Selasa, 23 April 2013

RAMPATAN; MAKNA DIBALIK LIMA WARNA

Sumenep sangat kaya dengan kebudayaan dan ritual-ritual kebudayaannya, seperti Nyadar, Rokat dan lain sebagainya. Hal ini masih menunjukkan masyarakat Sumenep tidak bisa lepas dan meninggalkan adat kebiasaan nenek moyang atau leluhur pendahulu mereka. Sampai saat ini kebiasaan-kebiasaan yang masih ada dan masih dilestarikan oleh masyarakat Sumenep dapat dijumpai dimana-mana.
Kebiasaan-kebiasaan tersebut yang masih ada adalah Rokat, Nyadar dan lain sebagainya. Dan pelaksanaan dari beberapa kebudayaan ritual diatas juga berbeda ada yang digunakan atau dilaksanakan pada satu tahun sekali, pada hari ke-8 setelah ada keluarga yang meninggal dan pada hari-hari biasa.

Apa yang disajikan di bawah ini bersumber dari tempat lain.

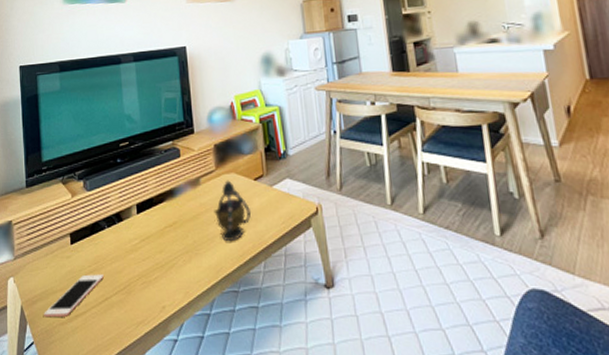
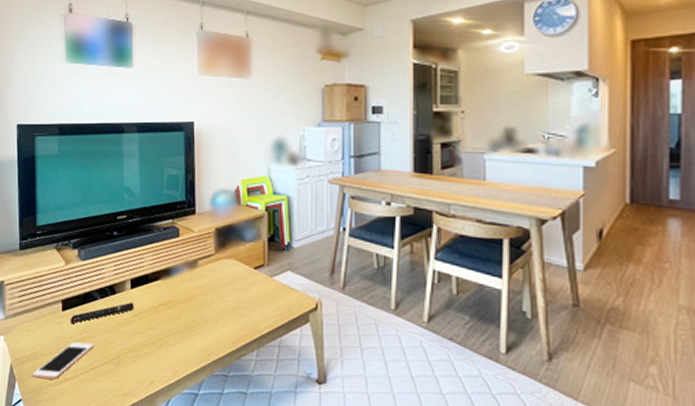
remote control: none [80,227,141,256] -> present [71,302,134,323]
teapot: present [214,180,251,241] -> none [210,265,247,326]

Ritual-ritual yang ada biasa tidak bisa dilepaskan dengan keberadaan sesajen (dalam pemahaman masyarakat Sumenep adalah sedekah dan lain-lain). Bentuk dan macamnya juga cukup beragam. Ada yang menggunakan potongan kepala sapi, ketupat, buah pinang dan masih banyak pula yang lain untuk sesajen tersebut. Bentuk dari sesajen ini juga tergantung dari bentuk upacarA yang dilakukan, misalnya ritual nyadar, dalam upacara tersebut harus menggunakan potongan kepala sapi untuk selanjutnya dilarung “ketengah segara” (tengah laut). Proses tersebut dinamakan dengan seserahan, yaitu mengantarkan potongan kepala sapi ketengah laut. Keberadaan sesajen ini tidak terlepas dari pengaruh kepercayaan pada agama budha. Karena di dalam agama budha sangat sarat sekali dengan adanya sesajen ini. Setiap hari penganut agama buda biasanya melakukan ritual yang menggunakan sesajen. Akan tetapi lambat laun seiring dengan berjalannya waktu keberadaan sesajen ini kemudian diubah menjadi satu bentuk yang bernilai yaitu bukan lagi berupa sesajen akan tetapi sedekah (pemahaman penganut islam). Sunan Bonang adalah perintis sesajen yang dulunya hanya dibuang-buang kemudian berkat beliau sesajen tidak lantas dibuang akan tetapi dengan adanya sesajen ini diserahkan pada sanak saudara, tetangga, orang yang kurang mampu dan sebagainya.
Lain proses ritualnya, maka lain pula sesajennya. Ada salah satu bentuk kepercayaan yang berkembang dimasyarakat tentang rejeki. Jika ada ma-syarakat sulit untuk mendapatkan rejeki, maka kemudian menggunakan media ritual yang disebut dengan Rampatan. Ritual ini biasa tidak mengundang orang atau tetangga, akan tetapi dalam prosesi ritual tersebut cukup dengan orang yang akan melakukan ritualnya saja dan tidak membutuhkan bantuan orang lain.
Dalam ritual rampatan ini, sebagaimana yang telah dikatakan oleh K. Hosnan yang juga merupakan salah satu pengasepuh di Desa Muncek Timur mengatakan dengan hanya meletakkan lima macam bubur dengan lima warna. Kelima warna tersebut akan menunjukkan posisi matahari dan sinarnya. Warna kuning biasanya diletakkan disebelah barat, warna puith diletakkan dibagian timur, warna hitam terletak disebelah utara dan selatan diletakkan warna merah. Sedangkan untuk bubur yang terakhir dengan warna biru ditelakkan pada posisi sentral yaitu ditengah-tengah dari keempat bubur yang ada.
Dari kelima posisi tersebut menyimbulkan makna tentang rejeki. Rejeki yang ada disemua penjuru mata angin yang disimbulkan dengan warna-warna tadi adalah sebagai penanda datangnya rejeki tersebut. Dari empat titik mata angin tersebut selanjutnya akan digiring atau diarahkan kesentral yaitu pada posisi bubur yang berwarna biru. Hal tersebut mengandung sebuah pe-maknaan bahwasanya rejeki yang datang dari penjuru tersebut akan berkumpul menjadi satu ditengah-tengah bubur biru. Dan keberadaan bubur biru tersebut memberikan sebuah makna yaitu orang yang meletakkan bubur. Dan nantinya rejeki yang berada ditimur, barat, selatan dan utara akan berkumpul pada orang yang telah meletakkan bubur tersebut.